_Source extract_.
== Segment start ==

Marciano Aziz

Personal information
- Date of birth: 13 July 2001 (age 24)
- Place of birth: Eupen, Belgium
- Height: 1.72 m (5 ft 8 in)
- Position: Midfielder

Team information
- Current team: Grótta

Youth career
- 2006–2020: Eupen

Senior career*
- Years: Team / Apps / (Gls)
- 2020–2023: Eupen / 1 / (0)
- 2021–2022: → MVV (loan) / 19 / (0)
- 2022: → Afturelding (loan) / 10 / (10)
- 2023–2025: HK / 27 / (3)
- 2025–: Grótta / 11 / (2)

International career
- 2018: Belgium U18 / 4 / (1)

= Marciano Aziz =

Belgian footballer (born 2001)

Marciano Aziz (born 13 July 2001) is a Belgian professional footballer who plays as a midfielder for Icelandic 2. deild karla club Grótta.

==Club career==
===Eupen===
A youth product of Eupen since the age of 5, Aziz signed his first professional contract with the club on 18 March 2020. He made his professional debut with Eupen in a 4–0 Belgian First Division A loss to Club Brugge on 16 August 2020, coming on as a substitute in the 77th minute for Knowledge Musona.

====MVV (loan)====
On 30 July 2021, he joined MVV in the Netherlands on loan.

====Afturelding (loan)====
On 7 July 2022, Aziz was loaned to Afturelding in Iceland until 30 September 2022.

===HK and Grótta===
On 13 January 2023, Aziz signed a two-year contract with newly promoted Icelandic Besta deild karla club HK.

In March 2025, Aziz signed with recently relegated 2. deild karla club Grótta.

== Segment end ==

_Problem set_.
1. Do these statements agree with the Marciano Aziz profile: (a) Aziz was born in Eupen, (b) his loan to Afturelding ran until 30 September 2022, (c) he signed a three-year contract with HK? For each, answer yes or no and quote the words of the profile that decide it.
2. Reproduce the part of the Marciano Aziz profile that opens with the words containing "- 2023–2025: HK" and closes with "Icelandic 2. deild karla club Grótta.".

_Data section_.
== Segment start ==

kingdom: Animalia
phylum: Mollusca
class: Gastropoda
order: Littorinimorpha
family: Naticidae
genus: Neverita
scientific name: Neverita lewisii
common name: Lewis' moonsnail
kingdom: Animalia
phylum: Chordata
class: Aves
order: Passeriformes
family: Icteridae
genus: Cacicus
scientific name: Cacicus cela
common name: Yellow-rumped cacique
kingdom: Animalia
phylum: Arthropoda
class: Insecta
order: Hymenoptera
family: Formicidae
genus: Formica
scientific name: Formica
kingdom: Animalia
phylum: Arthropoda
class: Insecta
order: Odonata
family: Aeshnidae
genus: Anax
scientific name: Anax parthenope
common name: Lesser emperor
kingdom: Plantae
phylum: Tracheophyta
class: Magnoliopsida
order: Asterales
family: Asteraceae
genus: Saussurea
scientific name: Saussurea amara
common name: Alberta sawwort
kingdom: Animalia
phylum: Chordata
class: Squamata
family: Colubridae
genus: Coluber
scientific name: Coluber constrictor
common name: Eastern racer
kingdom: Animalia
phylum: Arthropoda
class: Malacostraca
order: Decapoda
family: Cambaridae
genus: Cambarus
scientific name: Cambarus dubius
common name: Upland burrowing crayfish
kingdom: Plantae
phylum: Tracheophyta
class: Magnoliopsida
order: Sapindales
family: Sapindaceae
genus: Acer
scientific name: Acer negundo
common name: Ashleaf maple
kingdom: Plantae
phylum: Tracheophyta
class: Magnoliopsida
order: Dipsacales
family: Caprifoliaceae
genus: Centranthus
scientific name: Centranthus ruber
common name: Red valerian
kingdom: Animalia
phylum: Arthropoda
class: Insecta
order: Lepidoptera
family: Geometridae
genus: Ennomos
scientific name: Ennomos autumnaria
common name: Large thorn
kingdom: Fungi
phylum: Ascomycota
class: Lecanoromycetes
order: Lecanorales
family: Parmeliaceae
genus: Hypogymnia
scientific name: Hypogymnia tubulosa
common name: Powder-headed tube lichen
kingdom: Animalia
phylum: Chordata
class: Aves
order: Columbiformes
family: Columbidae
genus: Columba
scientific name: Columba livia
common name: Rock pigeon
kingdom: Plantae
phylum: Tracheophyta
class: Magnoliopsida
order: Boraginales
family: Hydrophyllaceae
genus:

== Segment end ==

_Solutions_.
1.
(a) Yes: "Place of birth: Eupen, Belgium"
(b) Yes: "Aziz was loaned to Afturelding in Iceland until 30 September 2022"
(c) No: "Aziz signed a two-year contract with newly promoted Icelandic Besta deild karla club HK"

2.
- 2023–2025: HK / 27 / (3)
- 2025–: Grótta / 11 / (2)

International career
- 2018: Belgium U18 / 4 / (1)

= Marciano Aziz =

Belgian footballer (born 2001)

Marciano Aziz (born 13 July 2001) is a Belgian professional footballer who plays as a midfielder for Icelandic 2. deild karla club Grótta.